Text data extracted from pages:
****************************************

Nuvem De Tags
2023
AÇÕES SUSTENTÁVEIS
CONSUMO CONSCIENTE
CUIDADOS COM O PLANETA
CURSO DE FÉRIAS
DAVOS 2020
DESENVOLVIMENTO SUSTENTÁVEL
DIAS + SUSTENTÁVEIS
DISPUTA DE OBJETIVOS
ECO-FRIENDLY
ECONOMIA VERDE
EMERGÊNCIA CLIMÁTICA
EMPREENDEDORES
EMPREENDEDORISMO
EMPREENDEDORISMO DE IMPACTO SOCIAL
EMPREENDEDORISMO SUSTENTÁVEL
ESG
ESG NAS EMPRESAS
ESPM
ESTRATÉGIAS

****************************************

Goal of the exercise>
Please edit the rows above so that each "SUSTENTÁVEL" becomes "RESPONSÁVEL", keeping everything else the same.

Final answer>
Nuvem De Tags
2023
AÇÕES SUSTENTÁVEIS
CONSUMO CONSCIENTE
CUIDADOS COM O PLANETA
CURSO DE FÉRIAS
DAVOS 2020
DESENVOLVIMENTO RESPONSÁVEL
DIAS + SUSTENTÁVEIS
DISPUTA DE OBJETIVOS
ECO-FRIENDLY
ECONOMIA VERDE
EMERGÊNCIA CLIMÁTICA
EMPREENDEDORES
EMPREENDEDORISMO
EMPREENDEDORISMO DE IMPACTO SOCIAL
EMPREENDEDORISMO RESPONSÁVEL
ESG
ESG NAS EMPRESAS
ESPM
ESTRATÉGIAS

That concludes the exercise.